Iran’s Safir satellite awaiting launch. Photo credit: EPA

The head of Iran’s Astronautics Research Institute (ARI), Fathollah Ommi, has stated that Iran is “conducting research to send a man to space,” with the intent to be able to act on this research within eight years. Iran’s human spaceflight programme has had a series of fits and starts, most recently canceling a project to launch a human-carrying rocket earlier this year. This most recent pause in the programme’s development was because the project was judged to be too expensive in statements by Mohammad Homayoun Sadr, the deputy head of the Iran Space Agency (ISA).

Ommi emphasized the nascent nature of the restarted programme, stating “the preliminary measures to send a human to space are underway and the project is to be carried out in two suborbital and orbital phases.” Additionally, there is a possibility that robots or other live creatures will be sent ahead of human test subjects under the current programme.
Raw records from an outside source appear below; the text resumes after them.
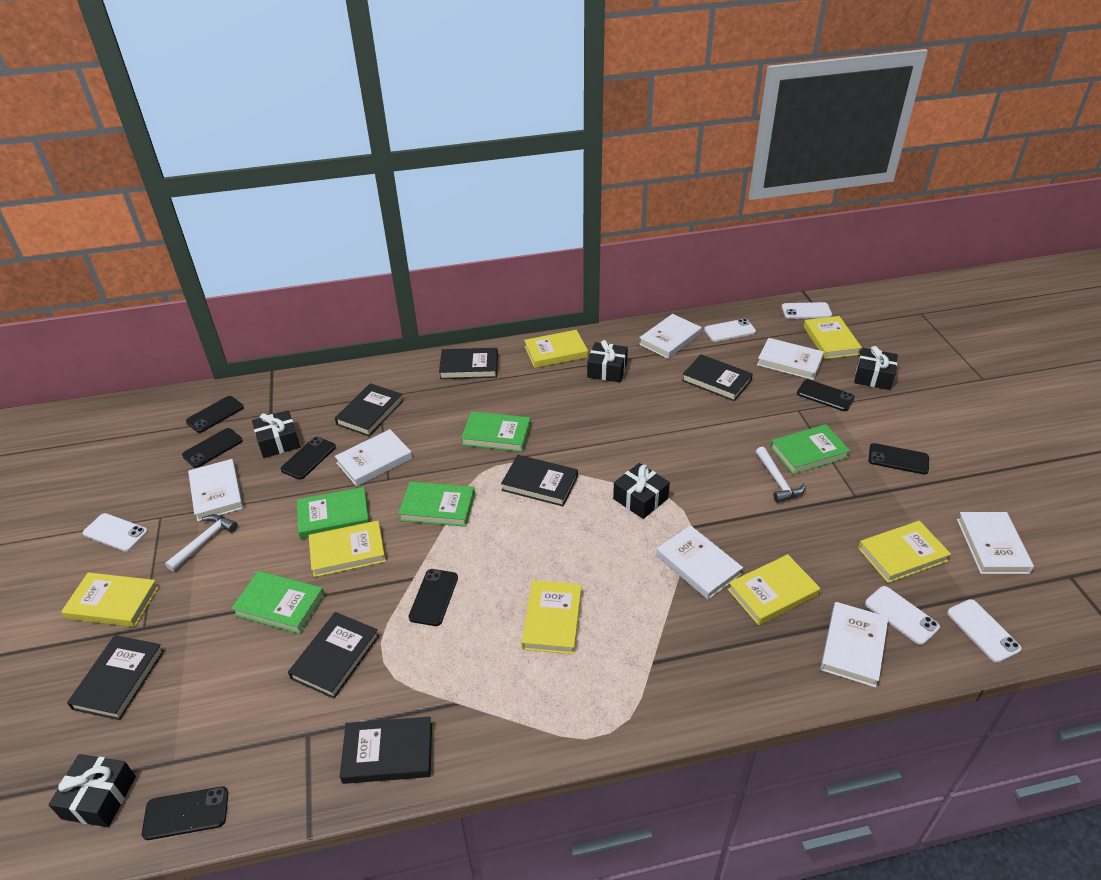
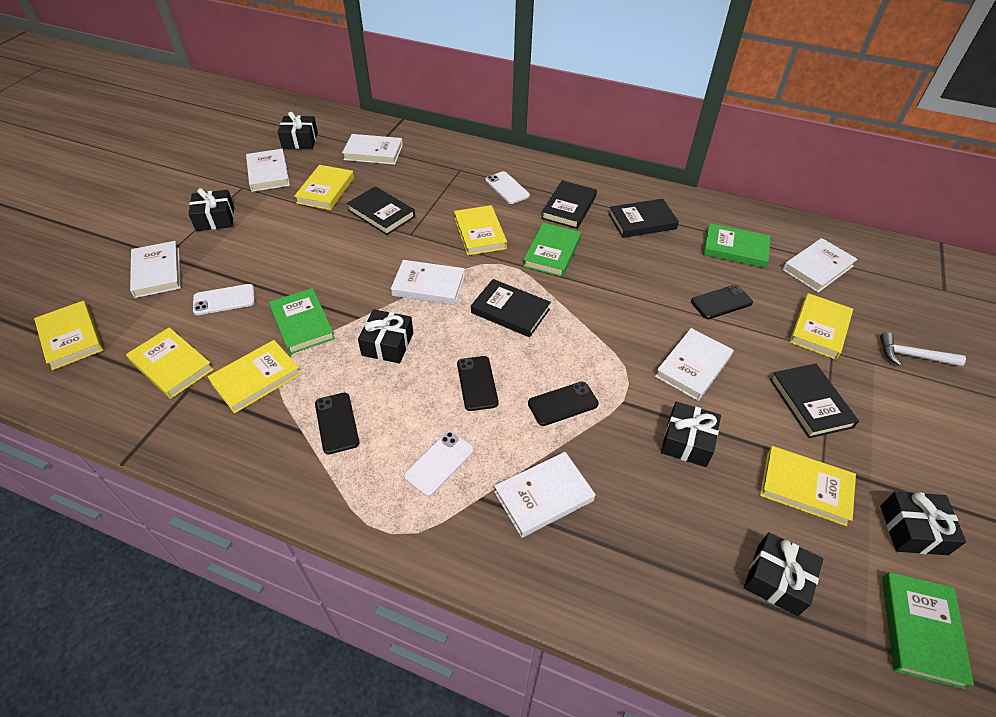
black book: 7 -> 5
black gift: 5 -> 6
black phone: 7 -> 4
green book: 5 -> 4
white hammer: 2 -> 1
white phone: 5 -> 3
Ommi also alluded to collaboration with Moscow on the programme, referencing “preliminary talks with Russia’s main space company.” Though not corroborated by Russian officials, this collaboration would be an interesting departure from more recent moves by Tehran to diversify their country business partners.
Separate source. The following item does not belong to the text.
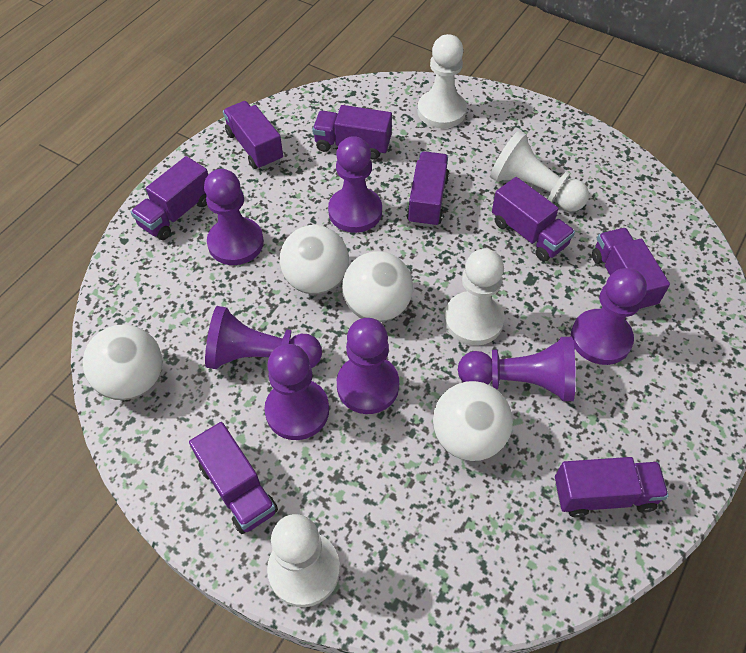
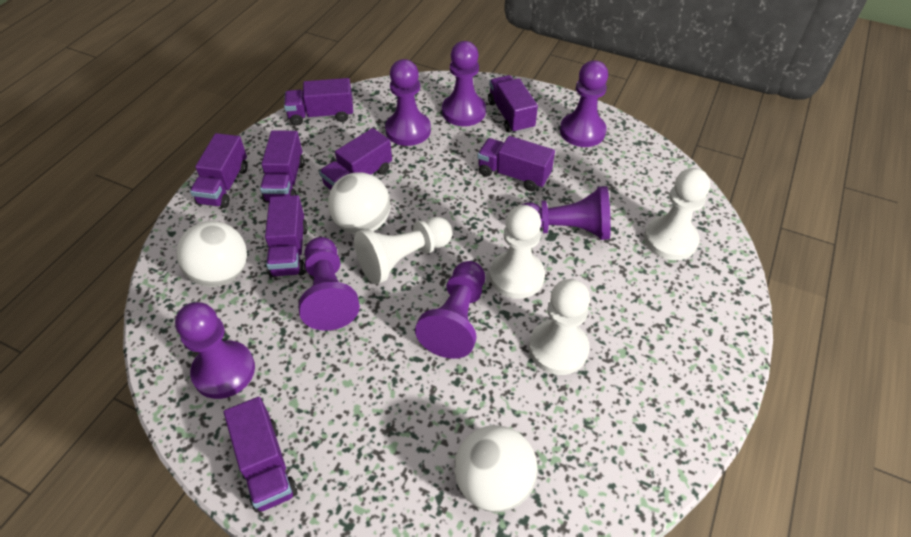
white ball: 4 -> 3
Previously, Iran’s human spaceflight programme successfully launched a mouse, a turtle, and worms before its historic launch of two monkeys in 2013. Then-President Mahmoud Ahmadinejad offered to be the first Iranian put into space after Pishgam’s – the second of the monkeys – successful flight. Ahmadinejad’s term ended shortly after his declaration, however, and the programme under the current President Hassan Rouhani, as previously stated, was stayed as a result of cost.
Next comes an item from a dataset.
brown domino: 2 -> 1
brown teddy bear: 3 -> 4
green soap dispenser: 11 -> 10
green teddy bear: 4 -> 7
The announcement of the programme’s reopening comes close on the heels of Iran’s July 2017 test of the Simorgh space launch vehicle (SLV), which is designed to launch large-scale satellites. It is clear from this pattern of behaviour that Iran has already begun to invest strategically in its space programme and will continue to do so in the future. It has been asserted by Iranian analysts in the wake of these activities that because Iran has been restricted in its ability to develop its nuclear programme it has redirected those efforts to its space activities. Analysts also assert that as the United States and other Western nations inhibit Iranian activities, technological prowess becomes increasingly important to its projection of sovereignty and power in the Middle East.